Peer says a Labour government should be more supportive of charities

Baroness Young of Old Scone, who chairs the Woodland Trust, tells a fringe meeting at Labour’s conference that both the Charity Commission and the Fundraising Regulator put the sector under pressure

A Labour government should build a better relationship with charities, and the Charity Commission and the Fundraising Regulator should both be more supportive of the sector, a Labour peer has told the party’s conference in Brighton.

Baroness Young of Old Scone, who is also chair of the Woodland Trust, told a fringe event hosted by the People’s Postcode Lottery that the charity sector was under substantial pressure, including a lack of support from the two regulators.

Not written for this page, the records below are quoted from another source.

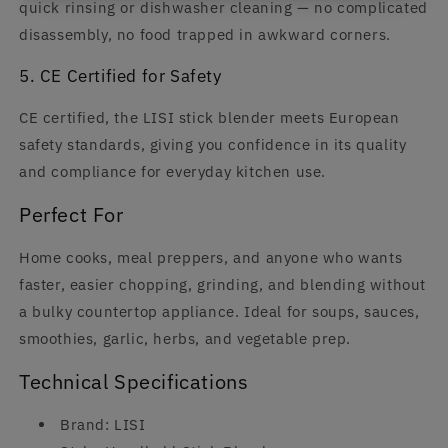
quick rinsing or dishwasher cleaning — no complicated
disassembly, no food trapped in awkward corners.
5. CE Certified for Safety
CE certified, the LISI stick blender meets European
safety standards, giving you confidence in its quality
and compliance for everyday kitchen use.
Perfect For
Home cooks, meal preppers, and anyone who wants
faster, easier chopping, grinding, and blending without
a bulky countertop appliance. Ideal for soups, sauces,
smoothies, garlic, herbs, and vegetable prep.
Technical Specifications
Brand: LISI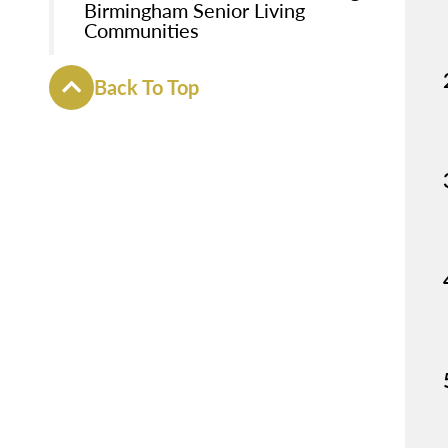
Birmingham Senior Living
Communities
Back To Top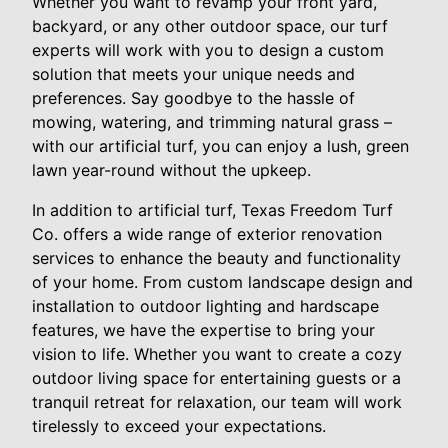
Whether you want to revamp your front yard,
backyard, or any other outdoor space, our turf
experts will work with you to design a custom
solution that meets your unique needs and
preferences. Say goodbye to the hassle of
mowing, watering, and trimming natural grass –
with our artificial turf, you can enjoy a lush, green
lawn year-round without the upkeep.
In addition to artificial turf, Texas Freedom Turf
Co. offers a wide range of exterior renovation
services to enhance the beauty and functionality
of your home. From custom landscape design and
installation to outdoor lighting and hardscape
features, we have the expertise to bring your
vision to life. Whether you want to create a cozy
outdoor living space for entertaining guests or a
tranquil retreat for relaxation, our team will work
tirelessly to exceed your expectations.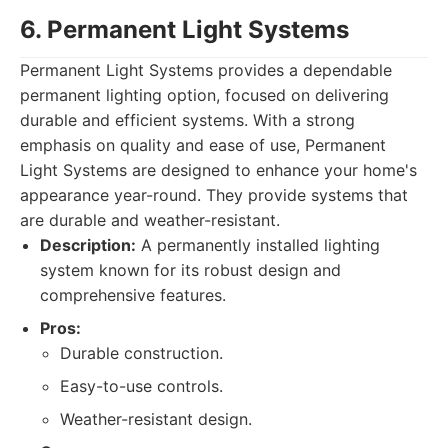
6. Permanent Light Systems
Permanent Light Systems provides a dependable
permanent lighting option, focused on delivering
durable and efficient systems. With a strong
emphasis on quality and ease of use, Permanent
Light Systems are designed to enhance your home's
appearance year-round. They provide systems that
are durable and weather-resistant.
Description:
A permanently installed lighting
system known for its robust design and
comprehensive features.
Pros:
Durable construction.
Easy-to-use controls.
Weather-resistant design.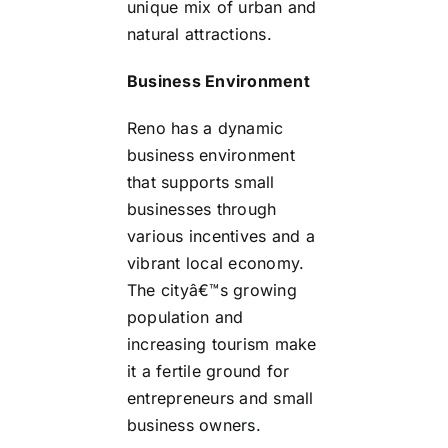
unique mix of urban and
natural attractions.
Business Environment
Reno has a dynamic
business environment
that supports small
businesses through
various incentives and a
vibrant local economy.
The cityâ€™s growing
population and
increasing tourism make
it a fertile ground for
entrepreneurs and small
business owners.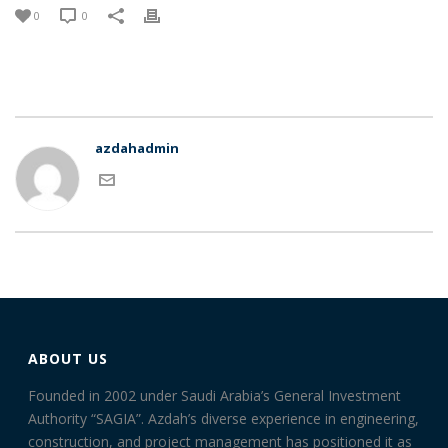
0
0
azdahadmin
ABOUT US
Founded in 2002 under Saudi Arabia’s General Investment
Authority “SAGIA”. Azdah’s diverse experience in engineering,
construction, and project management has positioned it as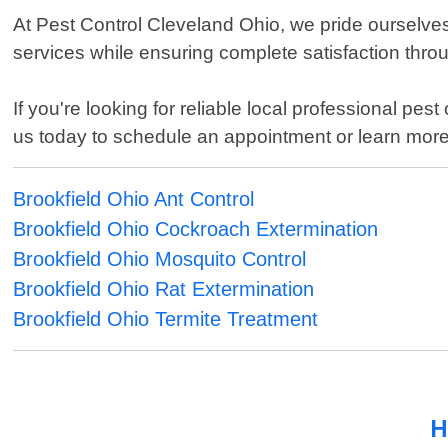
At Pest Control Cleveland Ohio, we pride ourselves 
services while ensuring complete satisfaction thro
If you're looking for reliable local professional pe
us today to schedule an appointment or learn mor
Brookfield Ohio Ant Control
Brookfield Ohio Cockroach Extermination
Brookfield Ohio Mosquito Control
Brookfield Ohio Rat Extermination
Brookfield Ohio Termite Treatment
H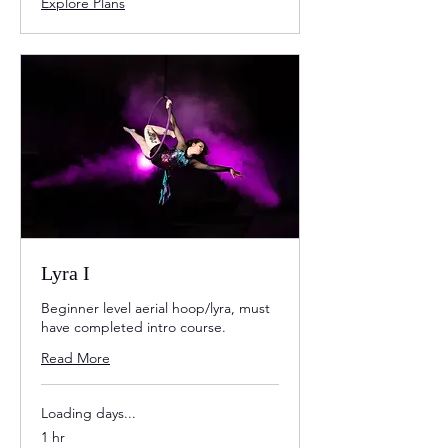
Explore Plans
Lyra I
Beginner level aerial hoop/lyra, must
have completed intro course.
Read More
Loading days...
1 hr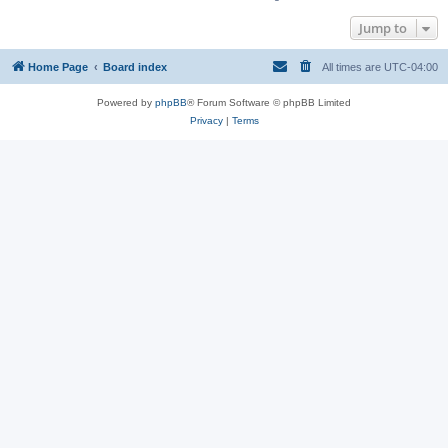
Jump to
Home Page
Board index
All times are
UTC-04:00
Powered by
phpBB
® Forum Software © phpBB Limited
Privacy
|
Terms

“We are being reviled in the Daily Mail, not hugely supported by the government, the taxman is trying to get as much tax out of us as they can and the Charity Commission has kind of forgotten that, as well as having a regulatory role, it ought to be a promoter and supporter of the concept of charity,” she said. “So we are feeling picked on.

“To make it worse, the new Fundraising Regulator, which we all support because it is an independent regulator supported by the charity sector, has set off on a slightly wrong foot in that it believes in punishment rather than support and improvement.”

Young said that this environment for charities coincided with falling levels of funding from local and central government, traditional forms of fundraising and the EU, and with increased demand on charities’ services and tax demands from HM Revenue & Customs.

Young said that Labour should therefore seek a better relationship with charities and prioritise a “more supportive regulatory regime”.

She said: “It does seem to me that a new Labour government has got to support charities and charity better than the government at the moment. If they want us to support people and services, they have got to support us.

“We would like a much more supportive regulatory regime and get the Charity Commission to stop bad-mouthing charities.”

At the fringe event, the People’s Postcode Lottery renewed its call for reforms to charity lotteries in order to unlock more funding for the sector.

The lottery wants the annual turnover limit on a charity lottery to be raised from £10m to £100m, and the permissible value of ticket sales for a single draw to be increased from £4m to £10m.

These proposals echo similar reforms suggested in a 2015 House of Commons Culture, Media & Sport Committee report on society lotteries, which recommended raising limits on charity lotteries and dismissed concerns that this could affect levels of participation in the National Lottery.

The People’s Postcode Lottery said these proposals would help to reduce administration costs, make the lottery system more transparent for players and increase funding to the charity sector.

It also claimed there was a £39.4m gap between the trust income available for charitable causes and the value of the applications the lottery receives. It said the existing £10m limit forced charity lotteries to reduce the number of draws they hold each year, which reduced the funding available to the charity sector.

Young and Shami Chakrabarti, the shadow attorney general, both told the fringe meeting that they supported the reforms.